We've had enough - enough of this headline-chasing buffoon, a man more intent on attracting the attention of the Canberra press gallery than representing the real issues we face here.
His anti-Chinese tirade on television on Monday night was simply shameful. He made a fool not only of himself, but of the thousands of Sunshine Coast men and women who took him at his word, and gave him a chance.
He seems to have forgotten that he's in Canberra to represent us - not his business interests.
And, most certainly, his role as our federal member, or even as the head of a political party, does not provide him a stage to vent his anger at a business deal presumably gone wrong.
When an MP labels Chinese government officials as "mongrels" who "shoot their own people", millions in China - our most important trading partner - will reasonably believe his views to be those of this country - and certainly those of the people he directly represents.

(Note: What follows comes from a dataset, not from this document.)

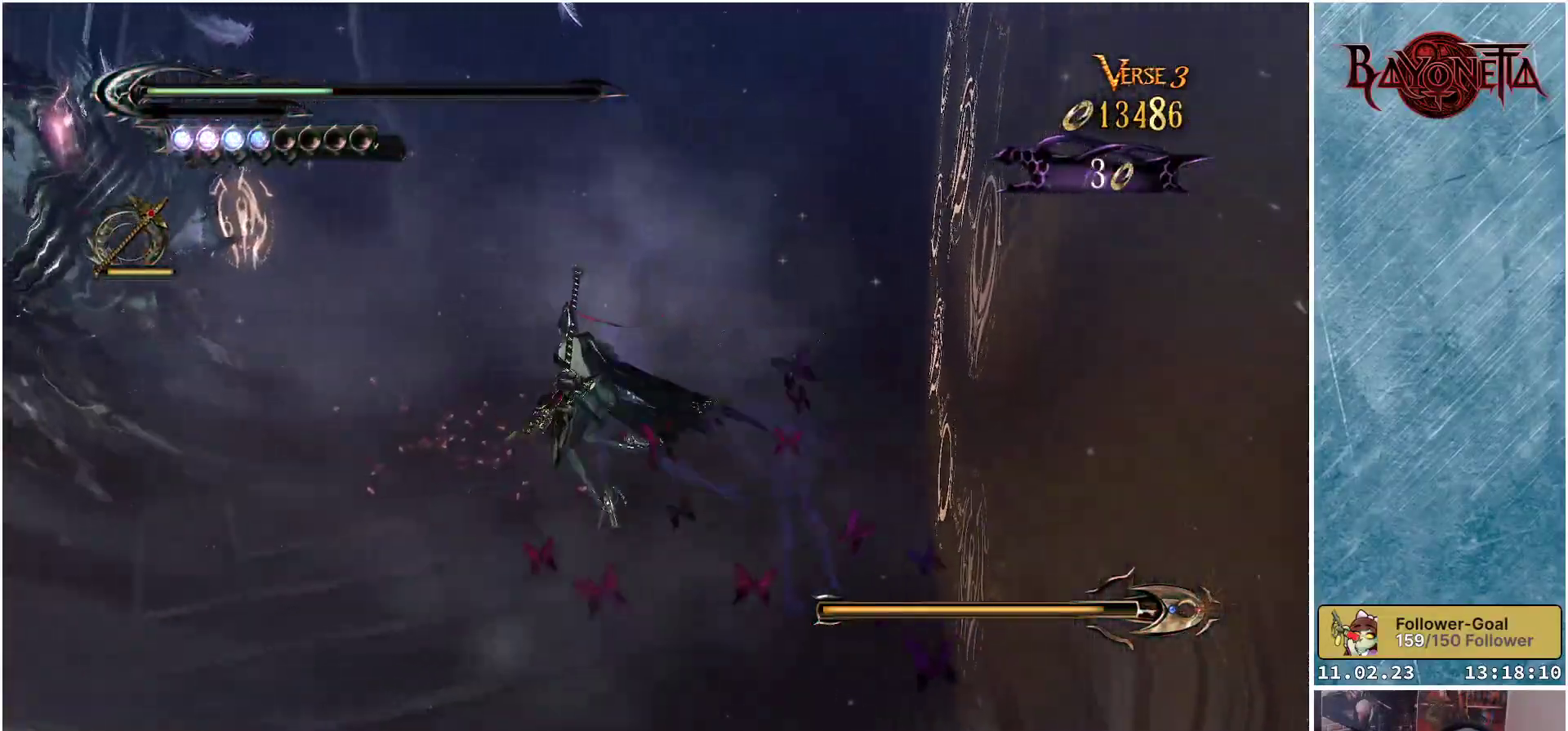
{"buttons": [], "left_stick": "up-left", "right_stick": "center", "events": [[367, "A", "down"], [484, "A", "up"]]}
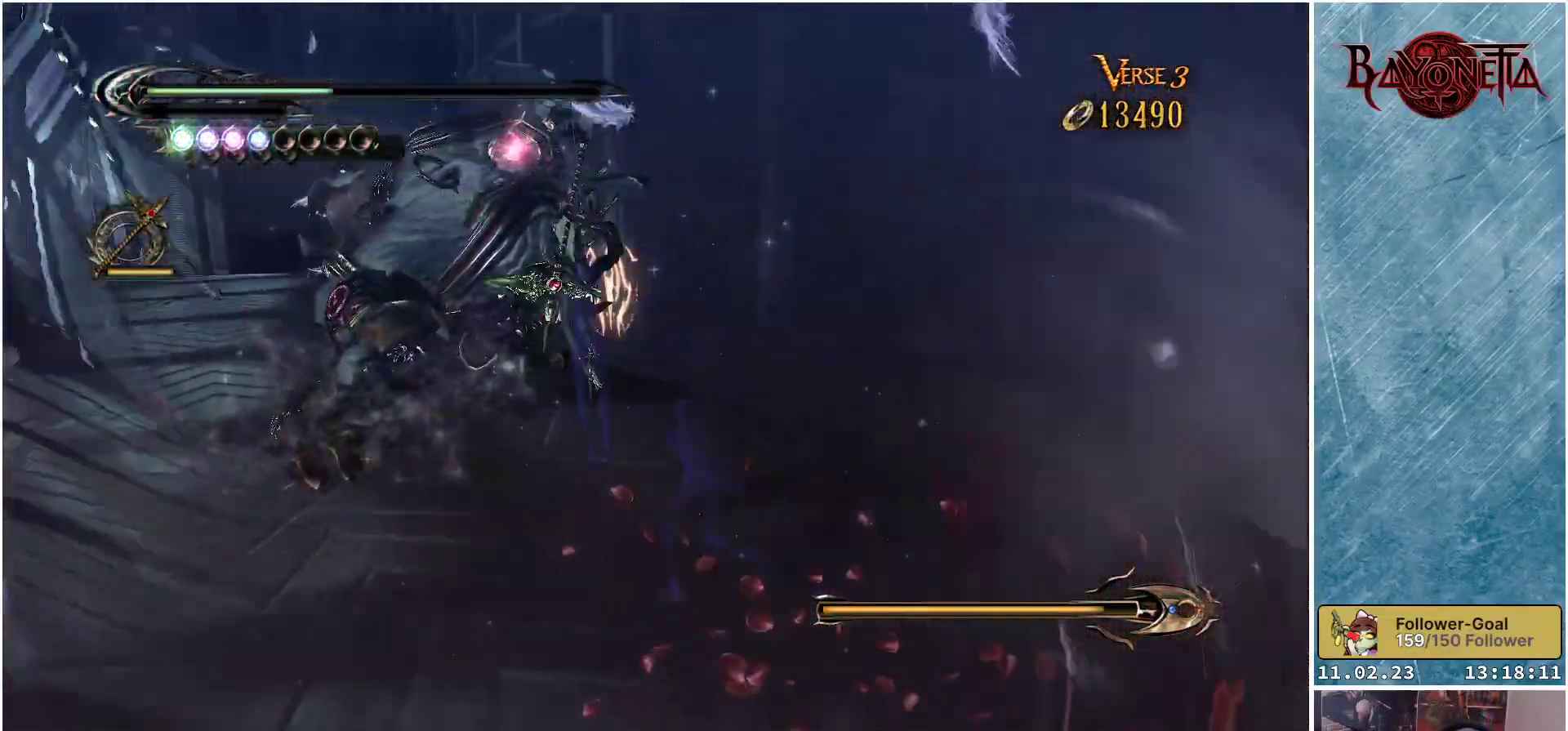
{"buttons": ["Y"], "left_stick": "center", "right_stick": "center", "events": [[50, "Y", "down"], [134, "Y", "up"], [200, "Y", "down"], [251, "Y", "up"], [267, "left_stick", "center"], [317, "Y", "down"], [417, "Y", "up"], [467, "Y", "down"]]}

As his critics have been quick to point out, that's not helpful - not helpful at all.
So, let us declare here, loud and strong, that his views are not ours, and not those of the people who elected him to office.
When he sought our vote, Clive Palmer talked about the need to create jobs.
Then he turned around and sacked most of the staff at his Coolum resort, rendering it almost a deserted, white elephant. He sacrificed the Australian PGA golf championship - our most significant national event.
What he says is not what he delivers.
It has become abundantly clear that his motivation in running for office was a personal vendetta against Queensland Premier Campbell Newman, as evidenced by his childish Goodbye Campbell TV ads.
He's entitled to dislike the Premier - but he's not entitled to use the people of his electorate as pawns in a campaign against him.
It's time Mr Palmer stopped the foolishness. He has become an embarrassment to us all.
It's timely to recall that he won the Fairfax election by just 53 votes after securing only 26.49% of the primary vote. What would be the result, we wonder, if another election was held today?